LGAIJul 7, 2021

Regularization-based Continual Learning for Fault Prediction in Lithium-Ion Batteries

arXiv:2107.03336v124 citations
AI Analysis

This work addresses the need for flexible fault prediction in lithium-ion batteries across industries like automotive and medical devices, but it is incremental as it applies existing continual learning techniques to a specific domain.

The paper tackled the problem of adapting fault prediction models for lithium-ion batteries to changing operational conditions by evaluating regularization-based continual learning methods, finding that online elastic weight consolidation performed best but its effectiveness varied with task characteristics and sequence.

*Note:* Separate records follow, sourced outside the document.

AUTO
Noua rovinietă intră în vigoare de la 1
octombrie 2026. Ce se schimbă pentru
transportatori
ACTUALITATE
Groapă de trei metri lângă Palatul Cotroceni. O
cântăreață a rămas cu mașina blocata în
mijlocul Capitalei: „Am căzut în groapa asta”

In recent years, the use of lithium-ion batteries has greatly expanded into products from many industrial sectors, e.g. cars, power tools or medical devices. An early prediction and robust understanding of battery faults could therefore greatly increase product quality in those fields. While current approaches for data-driven fault prediction provide good results on the exact processes they were trained on, they often lack the ability to flexibly adapt to changes, e.g. in operational or environmental parameters. Continual learning promises such flexibility, allowing for an automatic adaption of previously learnt knowledge to new tasks. Therefore, this article discusses different continual learning approaches from the group of regularization strategies, which are implemented, evaluated and compared based on a real battery wear dataset. Online elastic weight consolidation delivers the best results, but, as with all examined approaches, its performance appears to be strongly dependent on task characteristics and task sequence.